I have seen people say that Floyd-Warshall can be modified (easily) to detect cycles. Note: I'm assuming the graph does not have negative cycles. I want to know how to modify the algorithm? And why is it correct? Also, what cycles can you make it detect? Shortest,Longest, of length k? -- and what adjustments in the algorithm do you need to make?
I read this question, that got me started thinking about this question: Find cycle of shortest length in a directed graph with positive weights
For the above link, I don't see why making the diagonal of adj. matrix = INFINITY gives us the cycles of shortest length going through (i,i).

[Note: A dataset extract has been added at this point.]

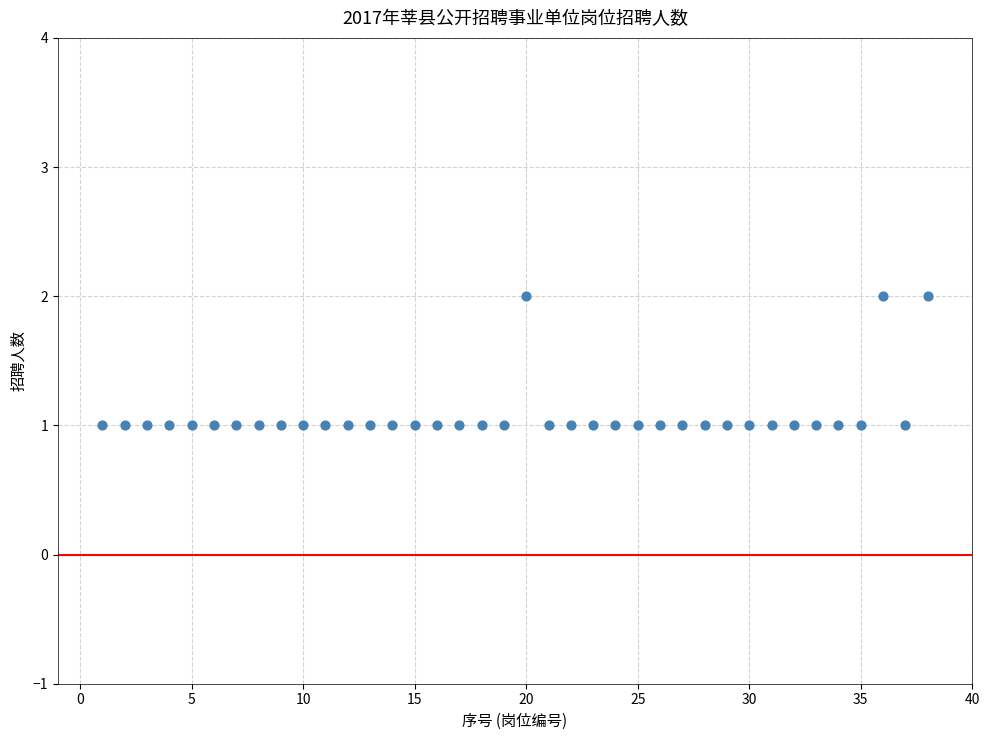

What is the range of X values (max minus min)?

37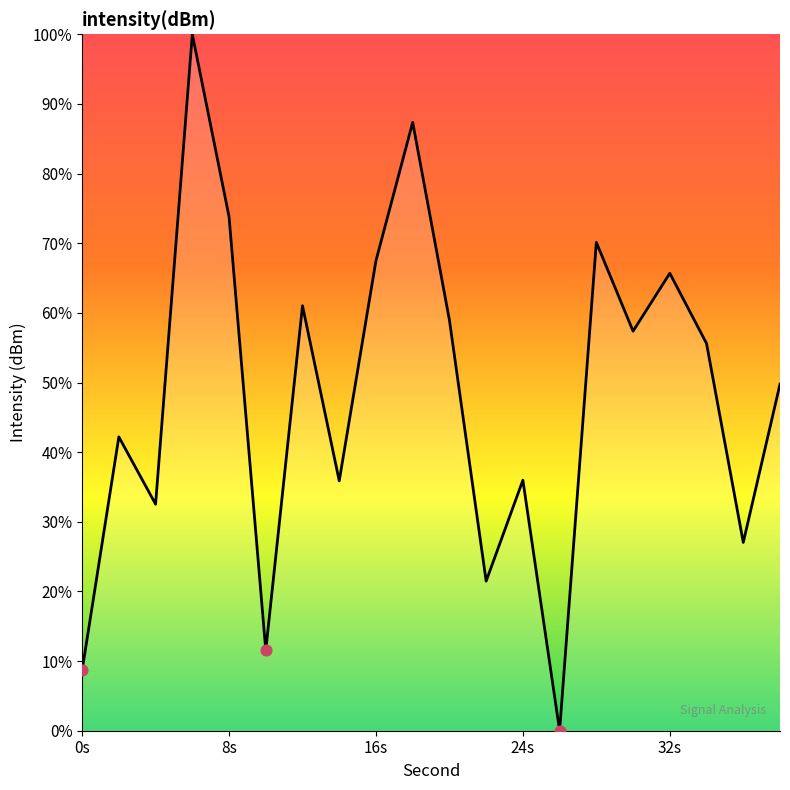

What is the greatest value displayed?

100.0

Lastly, this site: http://en.algoritmy.net/article/45708/Floyd-Warshall-algorithm says:
Floyd-Warshall algorithm can be easily modified to detect cycles.
If we fill negative infinity value at the diagonal of the matrix and run the
algorithm, then the matrix of predecessors will contain also all cycles in the graph
(the diagonal will not contain only zeros, if there is a cycle in the graph).
So I don't think I understand this because this seems wrong because if memory serves me correct, detecting all cycles can't be done in poly time. Am I misunderstanding what is being said? (Also, not really sure what is meant by matrix of predecessors.)
I believe matrix of predecessors is the end result of computing the distances from any vertex to any other vertex, F_ij=length of shortest route from node i to node j, 0 if there is no route. If the diagonals of the adjacency matrix are set to infinity, it effectively prohibits self loops, so the only way F_ii can be non-zero is if there is a path from node i to itself through at least one other node, i.e. a loop. In general any path finding algorithm can be turned into a loop finding algorithm. Take the node you want to find a loop through, say v, and split it into two nodes v_out and v_in, with v-out having only the edges out of v and v_in having only the edges into v. Now use the algorithm to find a path from v_out to v_in, this will become a loop if v_out and v_in are merged back to v.